**Supplied text**
Start of Block
Routine clinical peer review activity (performance assessment) is typically organized separately from the credentialing/privileging process (competence assessment), but the results of peer review inform those decisions. From a legal and regulatory perspective, however, the line is blurred. The definition of a peer review body can be broad, including not only individuals but also (for example, in Oregon), "tissue committees, governing bodies or committees including medical staff committees of a [licensed] health care facility...or any other medical group in connection with bona fide medical research, quality assurance, utilization review, credentialing, education, training, supervision or discipline of physicians or other health care providers."

Medical staffs generally rely on generic screens for adverse events to identify cases for peer review, even though that might not be the most efficient or effective method. These are generally applied through administrative data analysis, but referrals for peer review are frequently made by risk managers, nurses and medical staff. The median annual review volume is 1–2% of hospital inpatient admissions. Thus, case review may be the dominant form of adverse event analysis in US hospitals.

Case reviews are typically conducted by individual reviewers, but in nearly 70% of hospitals, most reviews are presented and discussed in a committee prior to final decision-making. Nurses now participate on physician review committees in the majority of programs. This extends the trend of the past decade for adoption of multi-specialty representation in the direction of multi-disciplinary peer review. Some of these committees now routinely assess nursing care during the case review process and may even directly address all improvement opportunities.

===Nursing===
The American Nurses Association published the first definition of nursing peer review in 1988. It includes the following statements:

The American Nurses Association believes nurses bare primary responsibility and accountability for the quality of nursing care their clients receive. Standards of nursing practice provide a means for measuring the quality of nursing care a client receives. Each nurse is responsible for interpreting and implementing the standards of nursing practice. Likewise, each nurse must participate with other nurses in the decision-making process for evaluating nursing care…Peer review implies that the nursing care delivered by a group of nurses or an individual nurse is evaluated by individuals of the same rank or standing according to established standards of practice…. Peer review is an organized effort whereby practicing professionals review the quality and appropriateness of services ordered or performed by their professional peers. Peer review in nursing is the process by which practicing registered nurses systematically access, monitor, and make judgments about the quality of nursing care provided by peers as measured against professional standards of practice.
End of Block
**Exercise 1**
Summarize the passage on clinical peer review in two sentences.
**Exercise 2**
Resume the passage on clinical peer review, picking up after its final sentence.

**Exercise data**
Start of Block
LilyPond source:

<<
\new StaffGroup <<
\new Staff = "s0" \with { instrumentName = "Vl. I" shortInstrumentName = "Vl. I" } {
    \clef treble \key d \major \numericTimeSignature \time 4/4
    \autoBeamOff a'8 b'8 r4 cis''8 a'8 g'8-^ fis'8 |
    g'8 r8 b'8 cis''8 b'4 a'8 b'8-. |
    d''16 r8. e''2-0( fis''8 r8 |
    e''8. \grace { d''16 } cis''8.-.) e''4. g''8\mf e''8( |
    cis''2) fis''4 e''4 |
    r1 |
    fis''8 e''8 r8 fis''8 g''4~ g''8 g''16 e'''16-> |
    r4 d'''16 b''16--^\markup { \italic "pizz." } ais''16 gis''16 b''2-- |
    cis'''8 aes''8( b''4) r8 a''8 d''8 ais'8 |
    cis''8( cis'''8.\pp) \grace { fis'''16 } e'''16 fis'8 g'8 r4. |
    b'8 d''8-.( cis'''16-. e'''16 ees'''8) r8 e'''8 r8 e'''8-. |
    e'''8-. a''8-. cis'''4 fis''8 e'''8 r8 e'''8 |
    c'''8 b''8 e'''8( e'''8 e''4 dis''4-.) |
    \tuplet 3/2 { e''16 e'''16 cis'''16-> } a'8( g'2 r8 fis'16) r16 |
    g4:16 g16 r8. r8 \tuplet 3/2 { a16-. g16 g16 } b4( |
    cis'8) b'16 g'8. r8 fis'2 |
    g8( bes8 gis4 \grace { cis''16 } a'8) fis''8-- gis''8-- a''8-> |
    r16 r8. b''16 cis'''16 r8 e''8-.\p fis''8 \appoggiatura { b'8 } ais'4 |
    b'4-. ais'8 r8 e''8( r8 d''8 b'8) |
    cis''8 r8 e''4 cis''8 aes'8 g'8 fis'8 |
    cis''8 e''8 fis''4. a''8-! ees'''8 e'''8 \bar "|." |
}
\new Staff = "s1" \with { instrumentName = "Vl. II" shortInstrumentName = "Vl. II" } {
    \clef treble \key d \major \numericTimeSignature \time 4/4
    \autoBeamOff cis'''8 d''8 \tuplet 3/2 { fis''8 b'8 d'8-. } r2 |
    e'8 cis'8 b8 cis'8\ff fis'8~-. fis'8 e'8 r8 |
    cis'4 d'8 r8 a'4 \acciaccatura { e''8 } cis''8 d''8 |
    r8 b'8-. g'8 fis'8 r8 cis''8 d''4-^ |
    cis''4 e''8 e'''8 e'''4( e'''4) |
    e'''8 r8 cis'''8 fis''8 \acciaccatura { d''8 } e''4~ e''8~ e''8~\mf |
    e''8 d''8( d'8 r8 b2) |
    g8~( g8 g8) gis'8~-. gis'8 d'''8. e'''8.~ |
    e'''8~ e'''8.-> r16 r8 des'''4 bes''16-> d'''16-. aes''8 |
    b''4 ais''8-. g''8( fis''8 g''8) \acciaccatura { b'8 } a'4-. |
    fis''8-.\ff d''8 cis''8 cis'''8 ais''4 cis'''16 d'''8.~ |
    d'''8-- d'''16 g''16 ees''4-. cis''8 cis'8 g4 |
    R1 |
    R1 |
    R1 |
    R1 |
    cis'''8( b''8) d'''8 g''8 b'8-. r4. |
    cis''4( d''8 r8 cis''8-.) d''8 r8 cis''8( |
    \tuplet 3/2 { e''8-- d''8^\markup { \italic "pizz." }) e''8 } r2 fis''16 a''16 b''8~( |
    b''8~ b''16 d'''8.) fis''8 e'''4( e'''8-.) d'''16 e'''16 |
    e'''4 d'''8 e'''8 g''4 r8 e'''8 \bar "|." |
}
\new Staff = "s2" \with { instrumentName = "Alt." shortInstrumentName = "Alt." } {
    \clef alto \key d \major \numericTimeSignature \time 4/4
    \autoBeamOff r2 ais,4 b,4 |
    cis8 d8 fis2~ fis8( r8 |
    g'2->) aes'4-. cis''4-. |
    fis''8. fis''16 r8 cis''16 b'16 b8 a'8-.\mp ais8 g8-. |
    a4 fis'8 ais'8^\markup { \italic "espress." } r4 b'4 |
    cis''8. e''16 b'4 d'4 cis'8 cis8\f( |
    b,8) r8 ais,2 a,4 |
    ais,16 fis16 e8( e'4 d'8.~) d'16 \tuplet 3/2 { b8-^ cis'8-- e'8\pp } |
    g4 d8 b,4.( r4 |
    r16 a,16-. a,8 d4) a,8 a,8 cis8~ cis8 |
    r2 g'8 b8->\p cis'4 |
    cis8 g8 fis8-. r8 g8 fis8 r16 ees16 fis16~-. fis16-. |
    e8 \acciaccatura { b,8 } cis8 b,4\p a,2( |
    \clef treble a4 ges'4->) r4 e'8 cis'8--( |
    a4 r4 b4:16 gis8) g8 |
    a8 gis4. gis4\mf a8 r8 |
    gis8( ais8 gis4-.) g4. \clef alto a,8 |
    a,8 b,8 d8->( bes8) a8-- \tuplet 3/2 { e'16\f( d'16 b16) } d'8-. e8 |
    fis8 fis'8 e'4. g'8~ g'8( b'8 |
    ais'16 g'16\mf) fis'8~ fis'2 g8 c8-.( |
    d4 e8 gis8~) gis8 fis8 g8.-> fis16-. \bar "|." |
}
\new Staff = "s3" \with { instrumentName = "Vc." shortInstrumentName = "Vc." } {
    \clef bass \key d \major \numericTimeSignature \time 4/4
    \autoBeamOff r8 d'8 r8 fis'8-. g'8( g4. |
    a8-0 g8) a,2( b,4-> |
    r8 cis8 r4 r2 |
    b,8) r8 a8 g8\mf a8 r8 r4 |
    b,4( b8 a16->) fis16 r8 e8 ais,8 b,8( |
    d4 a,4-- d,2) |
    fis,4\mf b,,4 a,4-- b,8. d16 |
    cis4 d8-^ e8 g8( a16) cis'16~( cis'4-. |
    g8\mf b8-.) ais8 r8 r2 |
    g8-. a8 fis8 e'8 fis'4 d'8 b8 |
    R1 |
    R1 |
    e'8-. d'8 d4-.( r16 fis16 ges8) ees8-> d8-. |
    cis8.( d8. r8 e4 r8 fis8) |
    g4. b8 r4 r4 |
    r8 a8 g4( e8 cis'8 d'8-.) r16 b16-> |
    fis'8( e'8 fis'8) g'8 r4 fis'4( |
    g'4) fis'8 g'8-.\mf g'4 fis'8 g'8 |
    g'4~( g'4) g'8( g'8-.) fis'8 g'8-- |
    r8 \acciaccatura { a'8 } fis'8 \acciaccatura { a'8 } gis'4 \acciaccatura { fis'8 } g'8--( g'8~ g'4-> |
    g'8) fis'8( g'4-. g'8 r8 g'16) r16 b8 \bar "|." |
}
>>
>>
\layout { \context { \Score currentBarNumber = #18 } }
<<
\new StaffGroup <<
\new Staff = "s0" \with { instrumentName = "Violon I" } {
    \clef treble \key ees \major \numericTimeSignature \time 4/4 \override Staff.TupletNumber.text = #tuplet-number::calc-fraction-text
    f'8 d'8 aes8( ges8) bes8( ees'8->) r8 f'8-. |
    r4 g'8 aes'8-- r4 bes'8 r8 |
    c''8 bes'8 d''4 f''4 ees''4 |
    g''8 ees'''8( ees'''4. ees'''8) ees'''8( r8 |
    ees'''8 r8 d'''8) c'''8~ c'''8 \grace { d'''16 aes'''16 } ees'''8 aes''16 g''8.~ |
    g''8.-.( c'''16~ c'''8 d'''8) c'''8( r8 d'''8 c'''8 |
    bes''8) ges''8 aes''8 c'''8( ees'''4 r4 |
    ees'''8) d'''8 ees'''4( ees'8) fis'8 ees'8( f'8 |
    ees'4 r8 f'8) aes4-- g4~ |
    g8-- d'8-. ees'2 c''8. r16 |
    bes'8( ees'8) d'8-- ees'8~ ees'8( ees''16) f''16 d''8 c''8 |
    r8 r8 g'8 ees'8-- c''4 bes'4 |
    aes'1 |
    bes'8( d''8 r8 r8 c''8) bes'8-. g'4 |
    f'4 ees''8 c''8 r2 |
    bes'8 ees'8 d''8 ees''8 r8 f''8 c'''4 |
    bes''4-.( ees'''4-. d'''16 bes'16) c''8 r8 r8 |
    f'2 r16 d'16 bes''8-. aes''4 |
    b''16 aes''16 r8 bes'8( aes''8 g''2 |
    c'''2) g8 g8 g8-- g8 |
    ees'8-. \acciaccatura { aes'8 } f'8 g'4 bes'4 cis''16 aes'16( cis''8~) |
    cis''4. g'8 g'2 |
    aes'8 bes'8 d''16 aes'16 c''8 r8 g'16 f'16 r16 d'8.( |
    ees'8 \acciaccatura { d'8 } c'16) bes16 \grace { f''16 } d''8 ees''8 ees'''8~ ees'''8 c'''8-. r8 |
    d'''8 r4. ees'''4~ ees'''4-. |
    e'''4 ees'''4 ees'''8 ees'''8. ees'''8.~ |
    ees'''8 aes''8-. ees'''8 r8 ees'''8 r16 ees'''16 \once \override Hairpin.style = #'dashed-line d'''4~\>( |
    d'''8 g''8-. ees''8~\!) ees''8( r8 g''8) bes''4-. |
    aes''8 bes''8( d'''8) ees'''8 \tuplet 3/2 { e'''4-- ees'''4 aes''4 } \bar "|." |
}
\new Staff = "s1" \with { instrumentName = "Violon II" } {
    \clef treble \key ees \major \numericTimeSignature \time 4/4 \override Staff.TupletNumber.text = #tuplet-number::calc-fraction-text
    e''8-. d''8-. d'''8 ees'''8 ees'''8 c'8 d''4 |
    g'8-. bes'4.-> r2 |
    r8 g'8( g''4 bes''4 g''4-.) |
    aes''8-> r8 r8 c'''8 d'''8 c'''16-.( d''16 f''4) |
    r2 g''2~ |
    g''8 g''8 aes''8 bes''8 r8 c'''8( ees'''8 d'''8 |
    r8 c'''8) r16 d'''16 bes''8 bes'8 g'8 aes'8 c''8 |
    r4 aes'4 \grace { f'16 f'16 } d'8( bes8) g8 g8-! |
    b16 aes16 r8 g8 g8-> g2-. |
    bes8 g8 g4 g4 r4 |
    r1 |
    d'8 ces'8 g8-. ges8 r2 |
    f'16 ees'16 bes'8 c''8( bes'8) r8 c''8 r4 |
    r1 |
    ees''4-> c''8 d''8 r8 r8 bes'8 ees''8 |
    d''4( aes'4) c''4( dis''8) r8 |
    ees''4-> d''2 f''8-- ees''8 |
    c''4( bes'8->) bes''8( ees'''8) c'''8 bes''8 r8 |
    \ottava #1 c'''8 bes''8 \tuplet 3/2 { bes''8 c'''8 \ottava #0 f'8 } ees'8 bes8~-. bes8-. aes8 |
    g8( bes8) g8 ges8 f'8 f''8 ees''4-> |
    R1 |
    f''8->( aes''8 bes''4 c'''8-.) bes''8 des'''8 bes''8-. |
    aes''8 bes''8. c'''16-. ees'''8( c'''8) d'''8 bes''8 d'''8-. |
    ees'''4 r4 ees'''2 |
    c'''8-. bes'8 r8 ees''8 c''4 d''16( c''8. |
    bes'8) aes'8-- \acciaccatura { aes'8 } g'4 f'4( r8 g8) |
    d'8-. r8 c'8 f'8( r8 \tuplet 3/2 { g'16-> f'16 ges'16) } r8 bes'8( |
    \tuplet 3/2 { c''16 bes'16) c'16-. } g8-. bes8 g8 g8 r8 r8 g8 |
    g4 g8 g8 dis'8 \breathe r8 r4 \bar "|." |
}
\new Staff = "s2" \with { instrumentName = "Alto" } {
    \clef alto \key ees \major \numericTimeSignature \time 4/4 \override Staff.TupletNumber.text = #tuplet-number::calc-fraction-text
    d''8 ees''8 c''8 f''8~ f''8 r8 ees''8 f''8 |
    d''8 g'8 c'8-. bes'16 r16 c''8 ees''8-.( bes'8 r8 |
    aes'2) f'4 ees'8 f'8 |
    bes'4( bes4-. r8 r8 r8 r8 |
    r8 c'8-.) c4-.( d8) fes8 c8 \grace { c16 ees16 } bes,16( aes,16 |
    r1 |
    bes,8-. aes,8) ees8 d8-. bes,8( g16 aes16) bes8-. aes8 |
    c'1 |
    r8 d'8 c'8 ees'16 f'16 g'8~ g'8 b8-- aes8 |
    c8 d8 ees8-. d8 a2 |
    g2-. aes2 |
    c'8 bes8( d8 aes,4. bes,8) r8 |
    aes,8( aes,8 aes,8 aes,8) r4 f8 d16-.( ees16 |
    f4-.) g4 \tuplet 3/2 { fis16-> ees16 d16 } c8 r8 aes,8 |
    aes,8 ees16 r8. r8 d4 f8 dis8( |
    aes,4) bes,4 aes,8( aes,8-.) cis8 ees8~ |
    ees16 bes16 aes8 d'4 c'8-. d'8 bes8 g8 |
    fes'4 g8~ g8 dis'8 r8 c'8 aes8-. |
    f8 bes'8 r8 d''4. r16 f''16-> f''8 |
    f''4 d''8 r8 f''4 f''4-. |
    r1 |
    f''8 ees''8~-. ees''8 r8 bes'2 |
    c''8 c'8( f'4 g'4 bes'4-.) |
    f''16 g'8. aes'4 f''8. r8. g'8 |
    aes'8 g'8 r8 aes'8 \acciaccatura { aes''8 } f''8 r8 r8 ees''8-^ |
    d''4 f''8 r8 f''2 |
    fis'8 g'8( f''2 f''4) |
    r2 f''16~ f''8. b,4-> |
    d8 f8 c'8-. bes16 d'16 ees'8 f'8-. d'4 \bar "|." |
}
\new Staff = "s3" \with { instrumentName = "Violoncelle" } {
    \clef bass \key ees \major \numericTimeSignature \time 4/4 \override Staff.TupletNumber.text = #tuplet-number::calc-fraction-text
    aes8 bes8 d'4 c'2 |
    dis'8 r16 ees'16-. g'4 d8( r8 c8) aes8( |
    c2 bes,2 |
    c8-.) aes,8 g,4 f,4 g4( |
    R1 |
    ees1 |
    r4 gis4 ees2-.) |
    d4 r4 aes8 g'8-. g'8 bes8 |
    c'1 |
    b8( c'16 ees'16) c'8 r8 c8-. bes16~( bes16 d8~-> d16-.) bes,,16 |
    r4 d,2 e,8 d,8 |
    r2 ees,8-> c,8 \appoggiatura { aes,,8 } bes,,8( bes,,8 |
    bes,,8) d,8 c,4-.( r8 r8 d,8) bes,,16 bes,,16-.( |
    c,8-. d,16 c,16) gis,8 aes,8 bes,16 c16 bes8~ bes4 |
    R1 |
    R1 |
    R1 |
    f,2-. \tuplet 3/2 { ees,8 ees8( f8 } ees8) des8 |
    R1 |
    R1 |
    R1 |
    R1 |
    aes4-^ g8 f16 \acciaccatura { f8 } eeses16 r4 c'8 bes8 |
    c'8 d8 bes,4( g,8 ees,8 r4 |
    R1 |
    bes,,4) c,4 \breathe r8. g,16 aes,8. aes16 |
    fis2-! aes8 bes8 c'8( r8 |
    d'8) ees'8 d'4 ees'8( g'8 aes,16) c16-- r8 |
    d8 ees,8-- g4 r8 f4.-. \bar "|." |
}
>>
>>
End of Block
**Answer space 1**
Clinical peer review, which assesses performance, is usually organized apart from credentialing and privileging but informs those decisions, and hospitals generally pick cases through generic adverse-event screens and referrals from risk managers, nurses and medical staff. Individual reviewers typically conduct the reviews, which are often discussed in committees that now commonly include nurses, and the American Nurses Association's 1988 definition describes nursing peer review as registered nurses judging the quality of peers' care against professional standards of practice.

**Answer space 2**
In Nursing, as in other professions, peer review applies professional control to practice, and is used by professionals to hold themselves accountable for their services to the public and the organization. Peer review plays a role in affecting the quality of outcomes, fostering practice development, and maintaining professional autonomy. American Nurses Association guidelines define peer review as the process by which practitioners of the same rank, profession, or setting critically appraise each other's work performance against established standards. The professionals who are best acquainted with the requirements and demands of the role are the givers and receivers of the review.

Nursing peer review appears to have gained momentum as a result of growth of hospital participation in the American Nursing Association's Magnet Program. Even so, less than 7% of U.S. hospitals have qualified. Magnet hospitals must have at least 2 years of experience with a peer review evaluation process designed to improve practice and performance for all RNs for at least 2 years. The literature on nursing peer review is more limited than that which has been developed for physician peer review, and has focused more on annual performance appraisal than on case review. No aggregate studies of clinical nursing peer review practices have been published. Nevertheless, more sophisticated studies have been reported.

Nursing professionals have historically been less likely to participate or be subject to peer review. This is changing, as is the previously limited extensiveness (for example, no aggregate studies of clinical nursing peer review practices had been published as of 2010) of the literature on nursing peer review

Mostly what is mistakenly referred to as "peer review" in clinical practice is really a form of the annual performance evaluation. The annual performance review is a managerial process and does not meet the definition or outcomes needed related to peer review. Other organizational practices may violate the peer review guidelines set forth 1988 by the ANA 1988. The most frequent violation is the performance of direct care peer review by managers. One of the reasons for the confusion is that the ANA guidelines for peer review had been out of print prior to being reprinted and updated in 2011.

The early ANA Peer Review Guidelines (1988) and Code of Ethics for Nurses (2001) focus on maintaining standards of nursing practice and upgrading nursing care in three contemporary focus areas for peer review. The three dimensions of peer review are: (a) quality and safety, (b) role actualization, and (c) practice advancement. Each area of contemporary peer review has an organizational, unit, and individual focus. The following six peer review practice principles stem from and are grounded in the 1988 ANA Guidelines and may help to assure an evidence-based and consistent approach to peer review:
1. A peer is someone of the same rank.
2. Peer review is practice focused.
3. Feedback is timely, routine and a continuous expectation.
4. Peer review fosters a continuous learning culture of patient safety and best practice.
5. Feedback is not anonymous.
6. Feedback incorporates the developmental stage of the nurse.

Written and standardized operating procedures for peer review also need development and adoption by the direct care staff and incorporation into the professional practice model (shared governance) bylaws.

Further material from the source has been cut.